Reading passage:
▬▬▬
## Imports

In [None]:
# export
from collections import namedtuple, defaultdict
import os
import re
from nbdev_rewrite.imports import *

from inspect import signature

import ast
from ast import iter_fields, AST
import _ast

## The normal stuff

In [None]:
def init_config(lib_name='nbdev_rewrite', user='flpeters', nbs_path='.'):
    "create a config file, if it doesn't already exist"
    if not Config().config_file.exists(): create_config(lib_name, user, nbs_path=nbs_path)
init_config()

In [None]:
def init_lib():
    "initialize the module folder, if it's not initialized already"
    C = Config()
    if (not C.lib_path.exists()) or (not (C.lib_path/'__init__.py').exists()):
        C.lib_path.mkdir(parents=True, exist_ok=True)
        with (C.lib_path/'__init__.py').open('w') as f:
            f.write(f'__version__ = "{C.version}"\n')
    else: pass # module *should* already exists
init_lib()

In [None]:
_reserved_dirs = (Config().lib_path, Config().nbs_path, Config().doc_path)
def crawl_nbs(path:Path=None, recurse:bool=True) -> list:
    "finds a list of ipynb files to convert"
    if path is None: path = Config().nbs_path
    if isinstance(path, (list, tuple)):
        for p in path: yield from crawl_nbs(p, recurse)
▬▬▬
Task requirements: Could you extend the nbdev_rewrite notebook code above, picking up right after its last line?

Extracted records:
▬▬▬
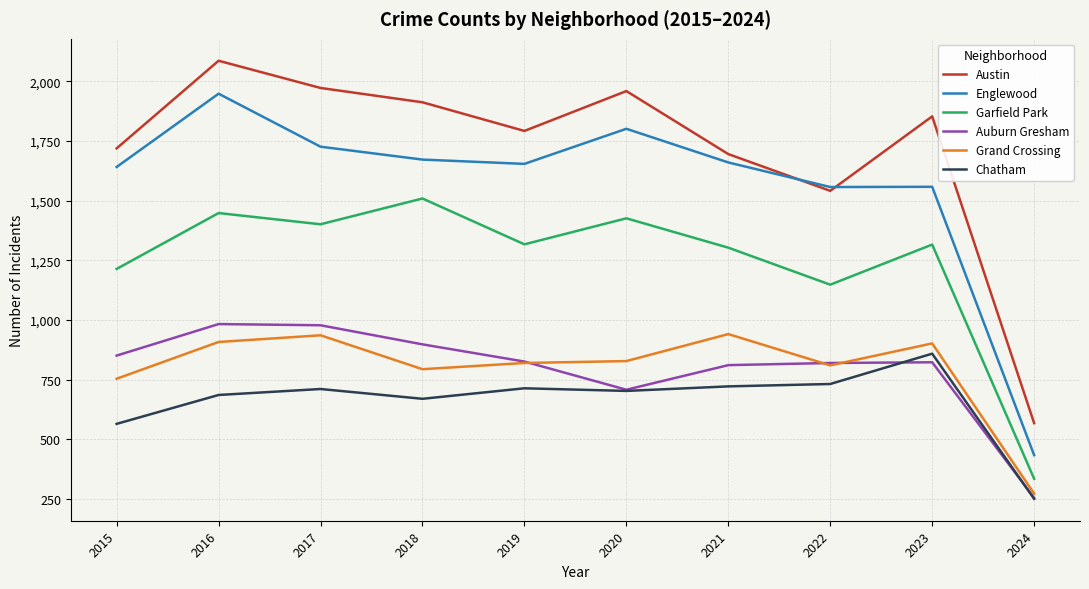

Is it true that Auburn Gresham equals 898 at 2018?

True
▬▬▬
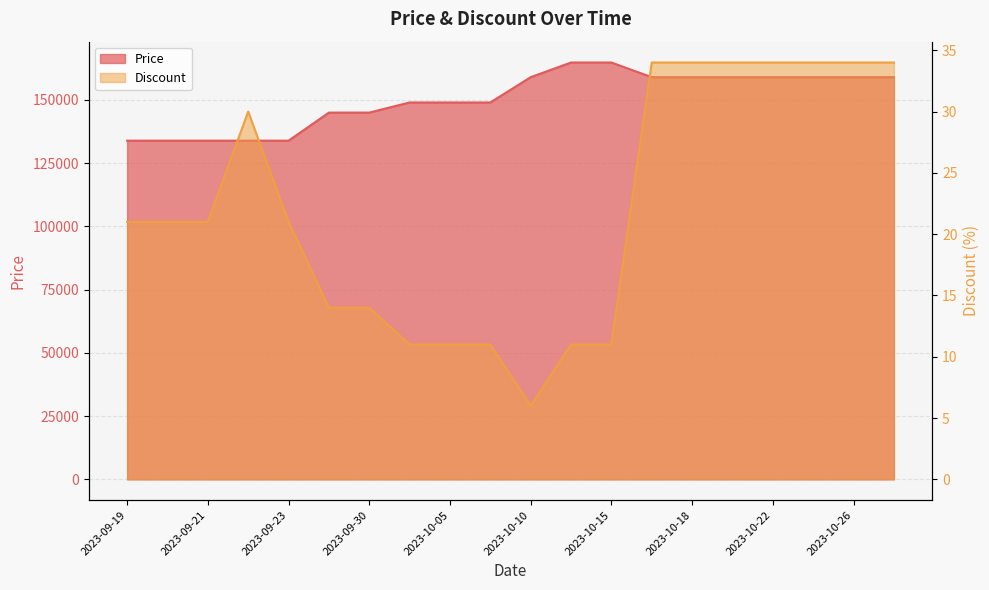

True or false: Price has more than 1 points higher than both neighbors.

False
▬▬▬
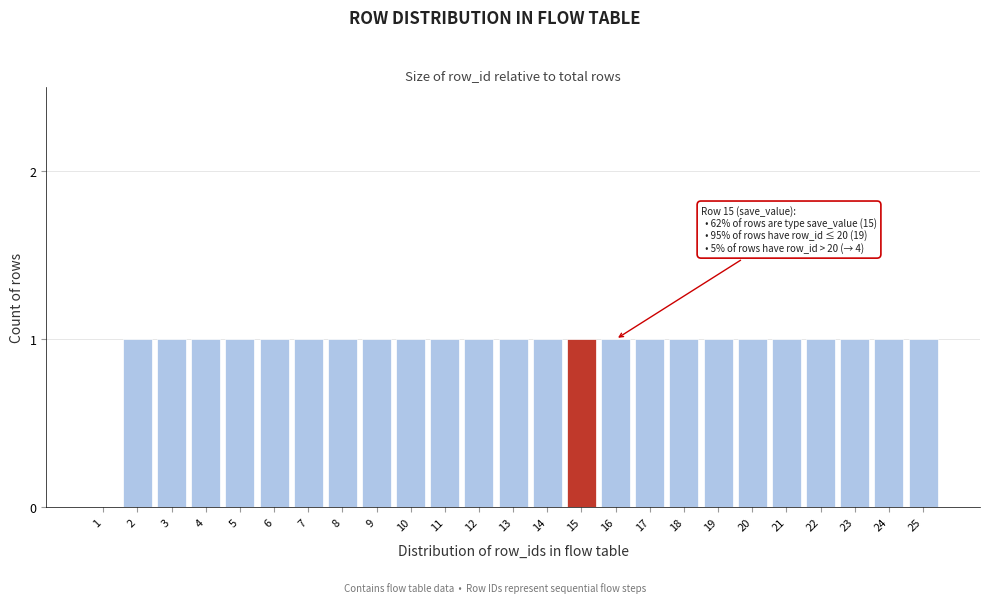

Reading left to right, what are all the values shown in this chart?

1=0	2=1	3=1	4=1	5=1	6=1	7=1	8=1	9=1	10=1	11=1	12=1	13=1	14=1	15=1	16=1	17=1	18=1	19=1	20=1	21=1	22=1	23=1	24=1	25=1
▬▬▬
Answer space:
    elif path.is_file(): yield path
    else:
        for p in path.iterdir():
            f = p.name
            if f.startswith('.') or f.startswith('_'): continue
            if p.is_file():
                if f.endswith('.ipynb'): yield p
                else: continue
            elif p.is_dir() and recurse:
                if p in _reserved_dirs: continue
                else: yield from crawl_nbs(p, recurse)
            else: continue
list(crawl_nbs())

[WindowsPath('D:/Projects/GitHub/nbdev_rewrite/00_export.ipynb'),
 WindowsPath('D:/Projects/GitHub/nbdev_rewrite/01_helpers.ipynb'),
 WindowsPath('D:/Projects/GitHub/nbdev_rewrite/02_export_v2.ipynb'),
 WindowsPath('D:/Projects/GitHub/nbdev_rewrite/03_export_v3.ipynb'),
 WindowsPath('D:/Projects/GitHub/nbdev_rewrite/99_index.ipynb'),
 WindowsPath('D:/Projects/GitHub/nbdev_rewrite/sub/lalalala.ipynb')]

In [None]:
def read_nb(fname:Path) -> nbformat.notebooknode.NotebookNode:
    "Read the notebook in `fname`."
    with open(Path(fname),'r', encoding='utf8') as f: return nbformat.reads(f.read(), as_version=4)
len(read_nb('03_export_v3.ipynb')['cells'])

98

In [None]:
def module2path(module:str) -> str:
    "replaces the python module '.' seperator with os specific path seperator"
    return os.path.sep.join(module.split('.'))
module2path('test.abc')

'test\\abc'

In [None]:
# export
def _notebook2script(fname, silent=False):
    fname = Path(fname)
    print(fname.name)
    nb = read_nb(fname)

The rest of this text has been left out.